**Task to carry out:** Give the number of lines in the following entries that contain the word "błędów", with nothing added.

Given records START

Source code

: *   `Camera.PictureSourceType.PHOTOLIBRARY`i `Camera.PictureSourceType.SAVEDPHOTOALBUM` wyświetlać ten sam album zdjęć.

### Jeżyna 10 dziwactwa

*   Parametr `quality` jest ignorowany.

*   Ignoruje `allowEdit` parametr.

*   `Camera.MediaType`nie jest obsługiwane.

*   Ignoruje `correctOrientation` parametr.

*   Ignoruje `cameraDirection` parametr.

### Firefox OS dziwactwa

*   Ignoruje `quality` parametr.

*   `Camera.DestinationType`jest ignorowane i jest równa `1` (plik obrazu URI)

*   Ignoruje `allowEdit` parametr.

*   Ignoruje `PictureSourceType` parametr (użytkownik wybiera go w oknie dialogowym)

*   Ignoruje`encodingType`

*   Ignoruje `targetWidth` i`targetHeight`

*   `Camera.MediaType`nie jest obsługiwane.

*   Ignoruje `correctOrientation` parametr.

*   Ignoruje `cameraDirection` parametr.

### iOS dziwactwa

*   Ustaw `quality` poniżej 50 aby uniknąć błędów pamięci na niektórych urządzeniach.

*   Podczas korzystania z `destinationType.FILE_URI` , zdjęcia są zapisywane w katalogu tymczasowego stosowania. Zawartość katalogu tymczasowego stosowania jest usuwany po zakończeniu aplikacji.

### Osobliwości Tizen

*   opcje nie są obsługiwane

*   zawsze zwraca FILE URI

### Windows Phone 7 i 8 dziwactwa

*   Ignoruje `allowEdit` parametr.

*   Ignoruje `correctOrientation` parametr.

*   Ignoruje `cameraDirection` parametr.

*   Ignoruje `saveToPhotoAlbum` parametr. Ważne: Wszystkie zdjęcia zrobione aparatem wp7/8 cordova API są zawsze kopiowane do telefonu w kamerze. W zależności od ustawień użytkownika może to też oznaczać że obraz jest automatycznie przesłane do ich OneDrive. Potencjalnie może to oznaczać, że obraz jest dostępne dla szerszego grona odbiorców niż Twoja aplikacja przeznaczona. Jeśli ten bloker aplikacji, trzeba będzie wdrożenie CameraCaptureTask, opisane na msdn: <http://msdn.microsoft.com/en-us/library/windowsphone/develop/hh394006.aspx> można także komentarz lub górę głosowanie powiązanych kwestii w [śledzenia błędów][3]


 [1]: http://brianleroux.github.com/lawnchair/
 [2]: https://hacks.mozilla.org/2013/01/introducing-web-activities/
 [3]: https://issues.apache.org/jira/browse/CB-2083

Given records END

**Answer to this exercise:** 2